The sports diet must be as carefully planned as the training regimen. A raw vegetarian diet, emphasizing consumption of a variety of foods is an optimal sports diet for both performance and health. By choosing generous servings of these foods with a focus on variety and wholesomeness, raw athletes bodies will reap the benefits.

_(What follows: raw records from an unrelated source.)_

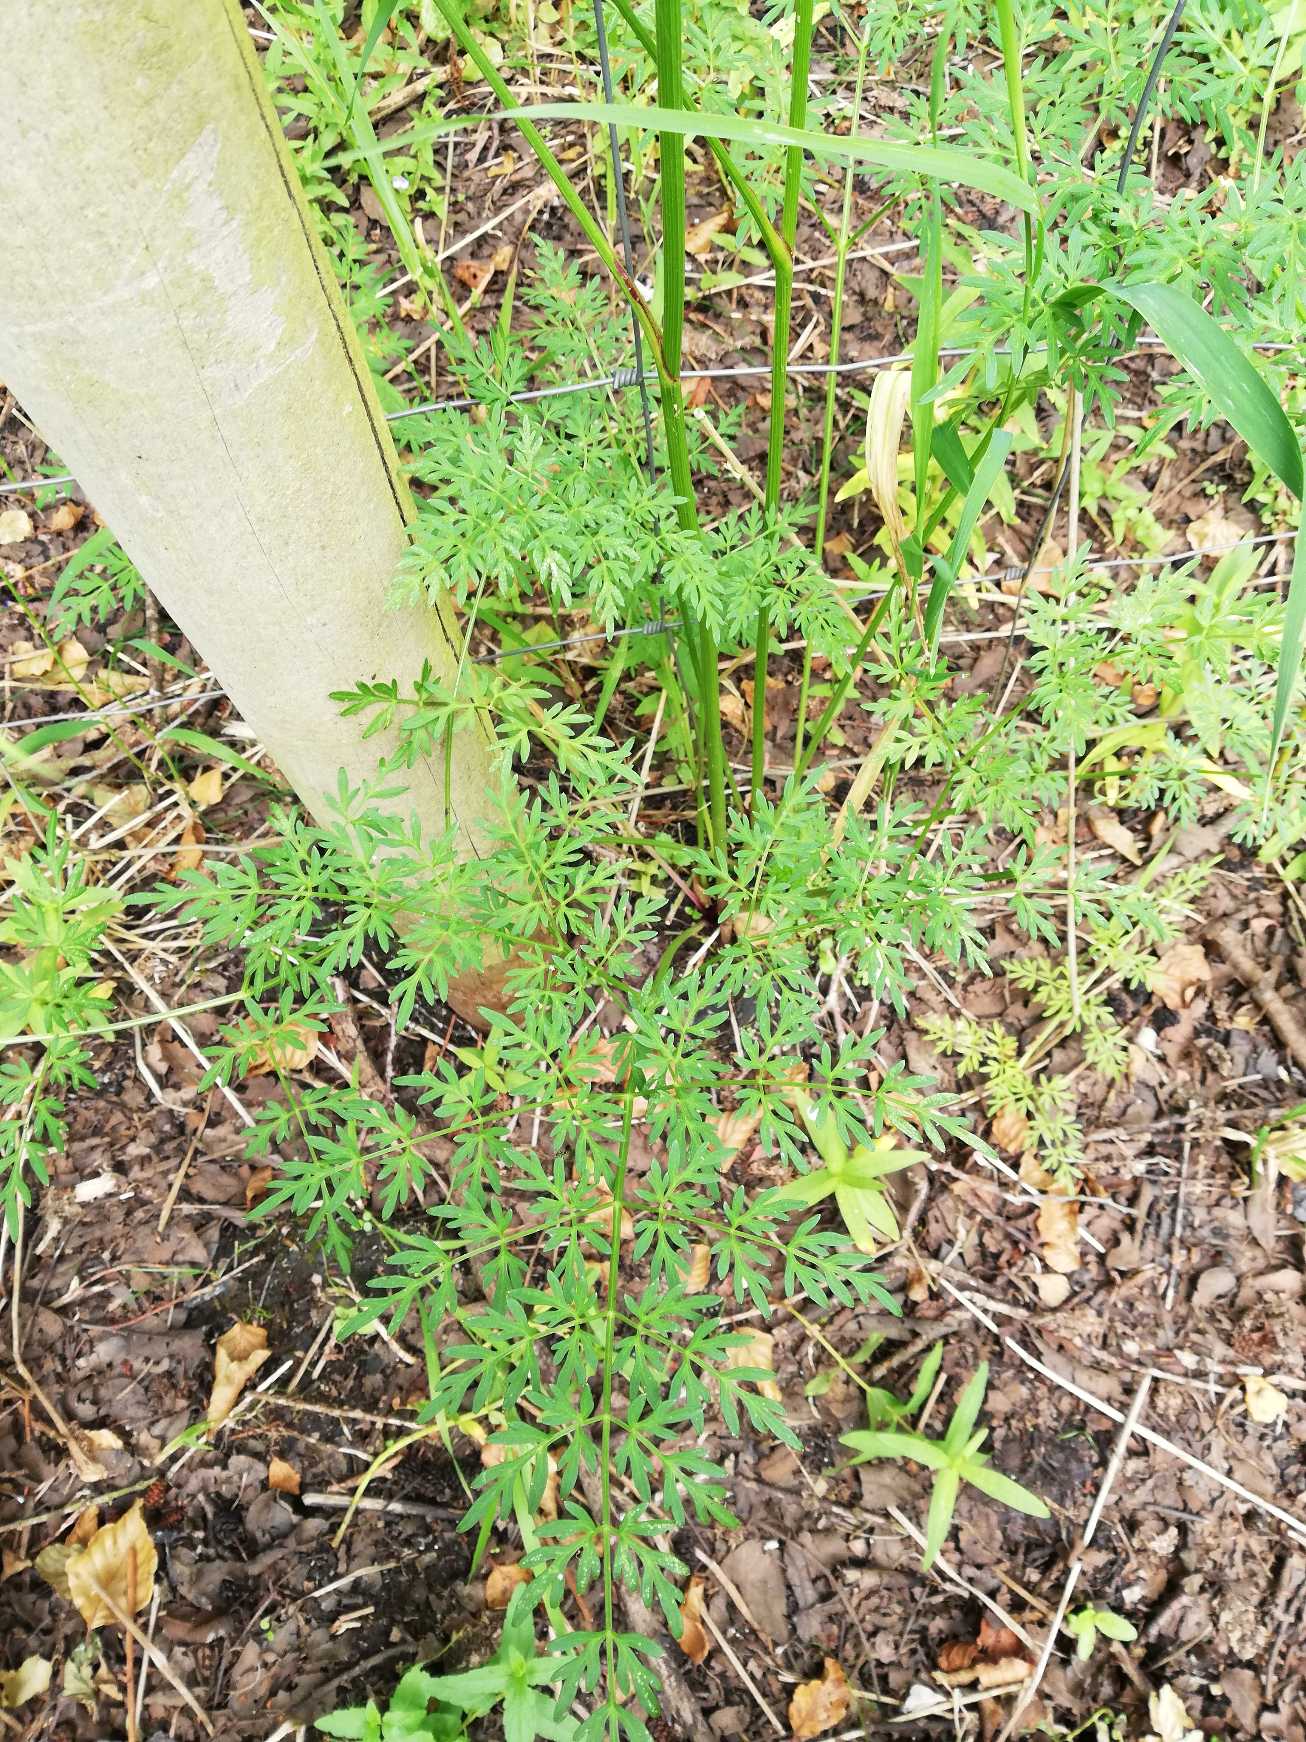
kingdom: Plantae
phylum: Tracheophyta
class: Magnoliopsida
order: Apiales
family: Apiaceae
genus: Thysselinum
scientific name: Thysselinum palustre
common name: Kær-svovlrod
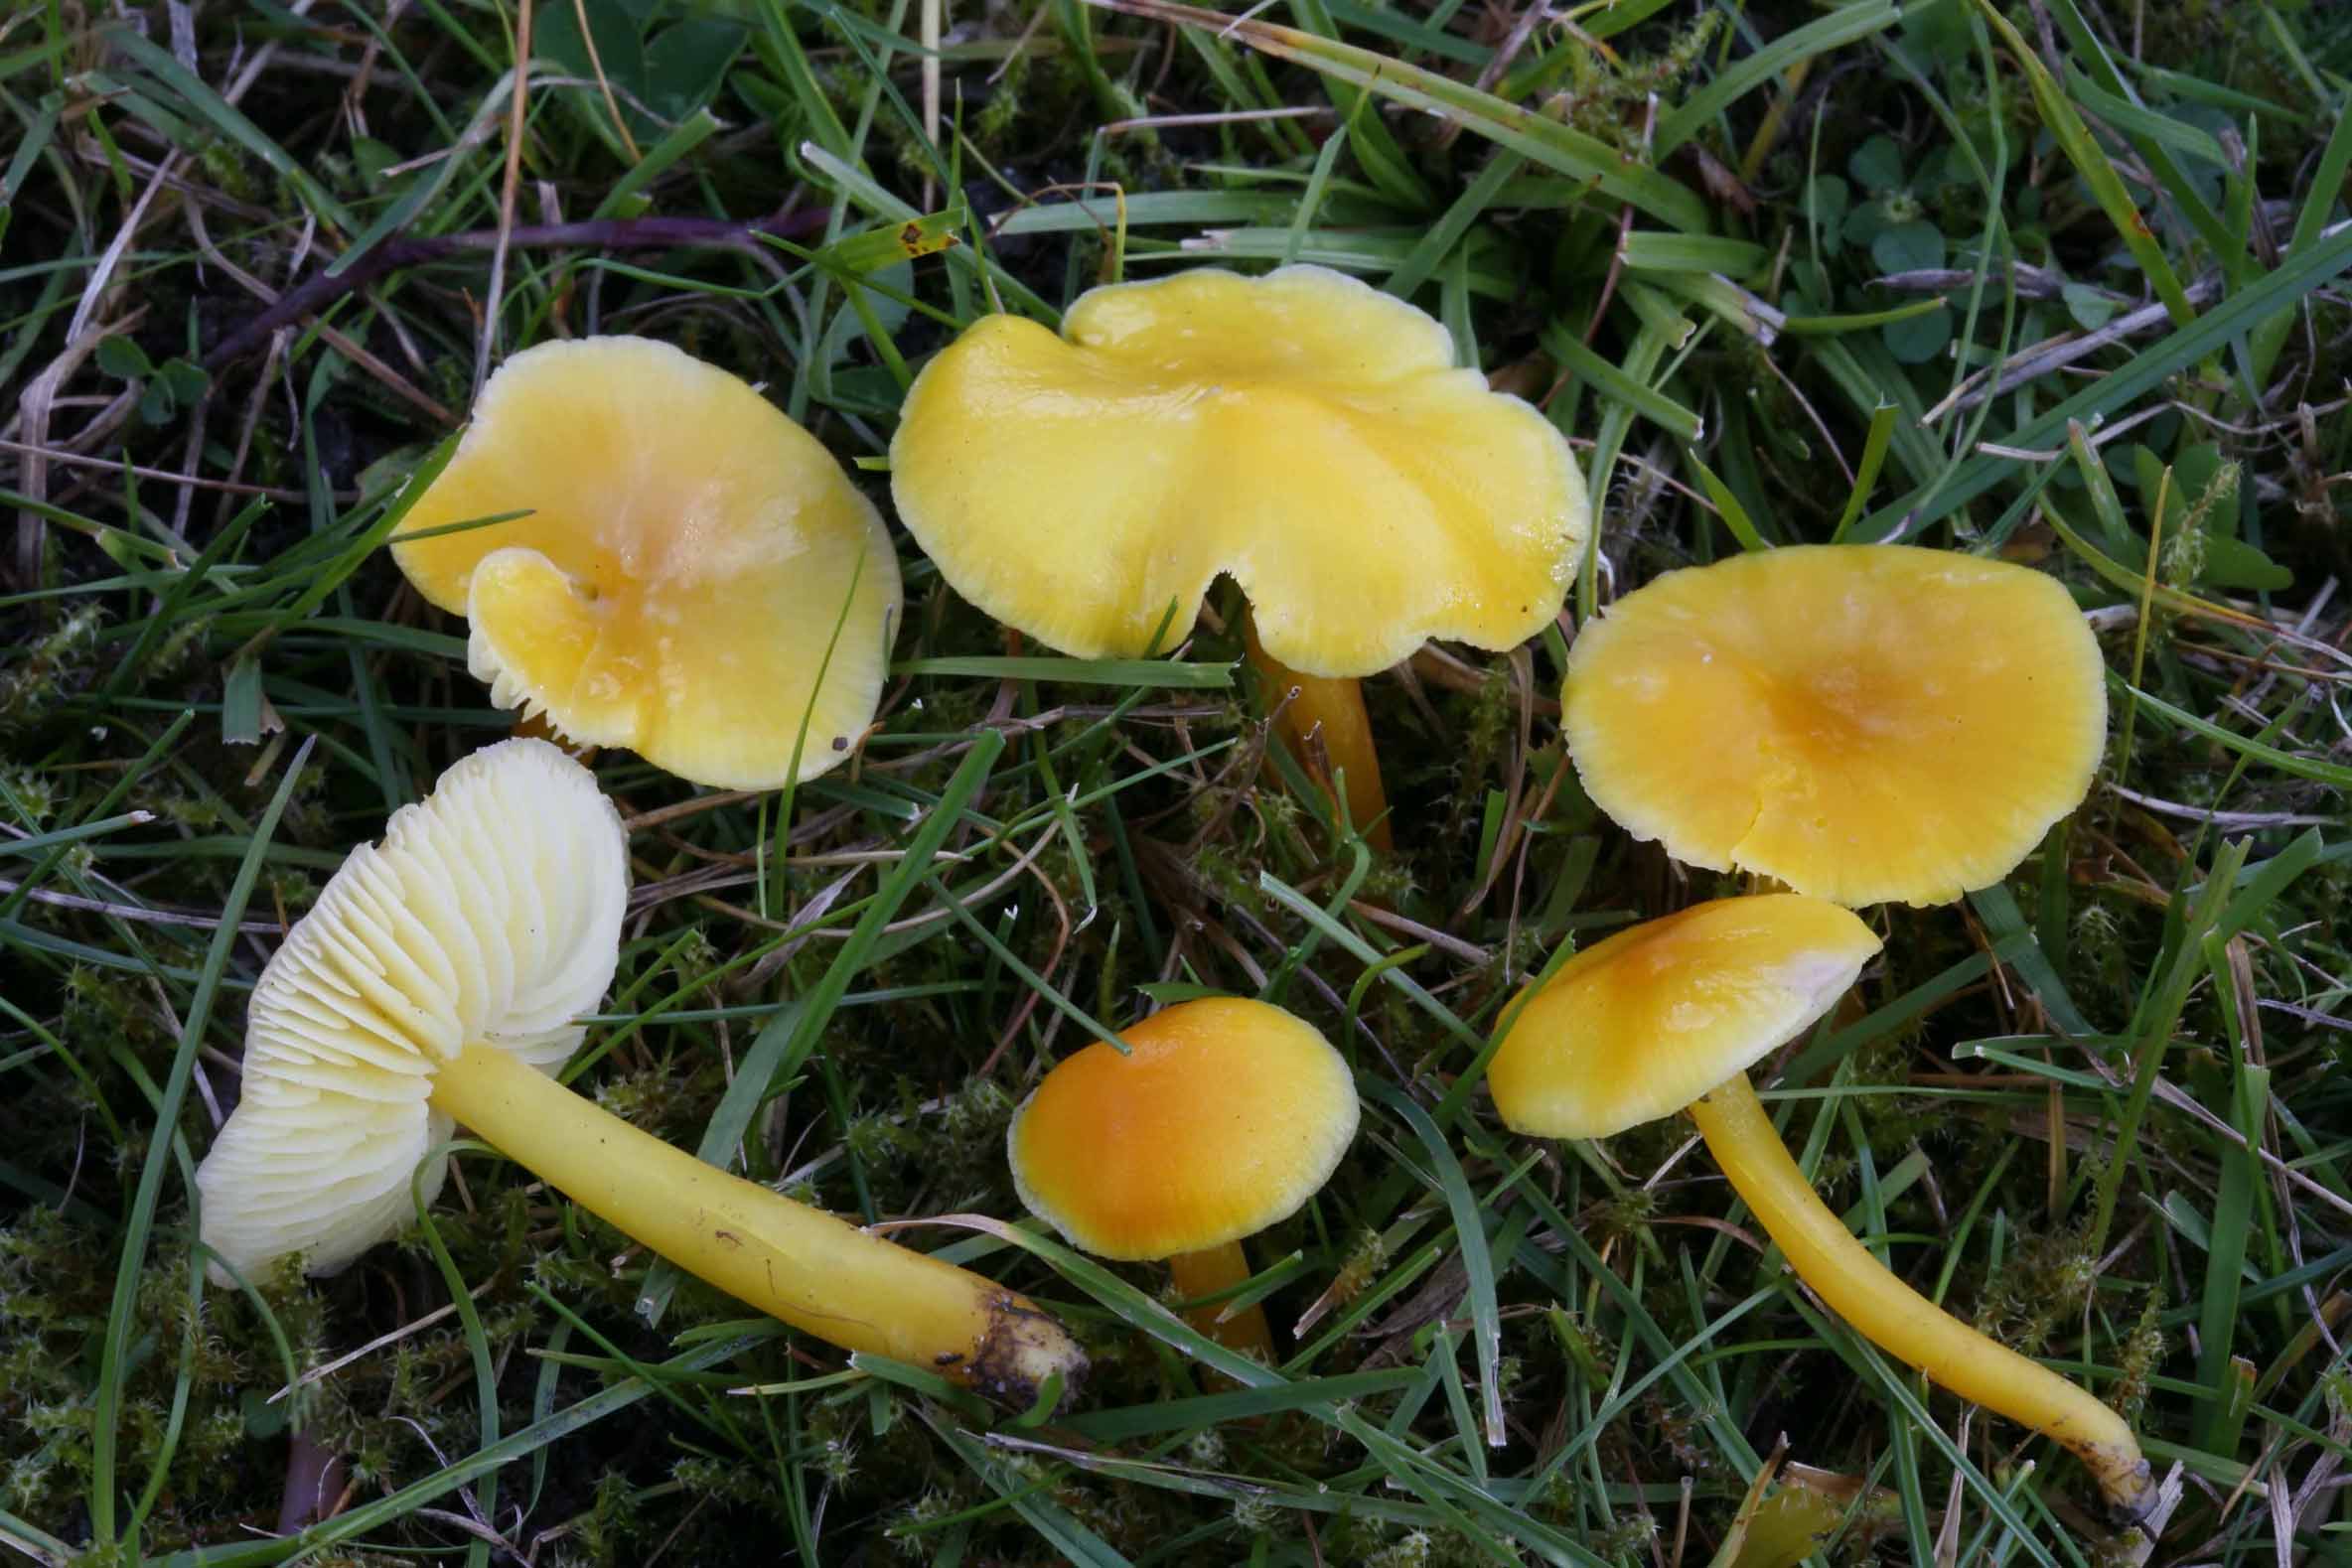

  1. Soaked/Sprouted Nuts & Grains: These are rich in complex carbohydrate, fiber, enzymes, amino acids, zinc, and B vitamins.
  2. Vegetables: Choose a variety of colorful red, orange, and yellow vegetables in addition to leafy greens for vitamin C, beta-carotene, and other antioxidants that will protect your body from the stress of exercise. These foods also provide iron, calcium, fiber, plus some amino acids as well.
  3. Soaked/Sprouted Legumes: Sprouted chickpeas, mung bean sprouts and other bean sprouts are not only high in amino acids and rich in complex carbohydrate, fiber, iron, calcium, and B vitamins.
  4. Fruits: Choose a variety of fruits and juices for extra vitamins, especially vitamin C.
  5. Probiotics: Healthy bacteria are an essential part of your digestive system, and usually in short supply for most people. Looks for around 12 strains of probiotic bacteria grown on a raw green superfood like wheatgrass for even more concentrated amino acids, vitamins, minerals, enzymes and antioxidants and other phytochemicals.

Selected References

  1. Position of the American Dietetic Association and the Canadian Dietetic Association: nutrition for physical fitness and athletic performance for adults. J Am Diet Assoc 1993;93:691.
  2. Houtkooper L. Food selection for endurance sports. Med Sci Sports Exerc 1992;24(9suppl):S349-59.
  3. Nieman DC. Vegetarian dietary practices and endurance performance. Am J Clin Nutr 1988;48(3suppl):754-61.
  4. Liebman M, Wilkinson JG. Carbohydrate Metabolism and Exercise. In: Nutrition in Exercise and Sport, 2nd ed. Wolinsky I and JF Hickson, eds. CRC Press: London,1994.
  5. Williams C. Macronutrients and performance. J Sports Sci 1995;13:S1-10.
  6. Jacobs KA, Sherman WM. The efficacy of carbohydrate supplementation and chronic high-carbohydrate diets for improving endurance performance. Int J Sport Nutr 1999;9(1):92-115.
  7. Haff GG, Stone MH, Warren BJ, et al. The effect of carbohydrate supplementation on multiple sessions and bouts of resistance exercise. J Strength Cond Res 1999;13(2):111-7.
  8. Leveritt M, Abernethy PJ. Effects of carbohydrate restriction on strength performance. J Strength Cond Res 1999;13(1):52-7.
  9. Position of the American Dietetic Association: vegetarian diets. J Amer Diet Assoc 1997;97(11):1317-21.
  10. Food and Nutrition Board. Recommended Dietary Allowances, 10th ed. National Academy Press: Washington, DC,1989.
  11. Lemon PW. Do athletes need more dietary protein? Int J Sport Nutr 1995;5(suppl):S39-61.
  12. Kleiner SM. Water: an essential but overlooked nutrient. J Amer Diet Assoc 1999;99:200-6.
  13. Convertino VA, Armstrong LE, Coyle EF, et al. American College of Sports Medicine position stand. Exercise and fluid replacement. Med Sci Sports Exerc 1996;28:i-vii.
  14. Puhl SM, Buskirk ER. Nutrient Beverages for Exercise and Sport. In: Nutrition in Exercise and Sport, 2nd ed. Wolinsky I and JF Hickson, eds. CRC Press: London, 1994.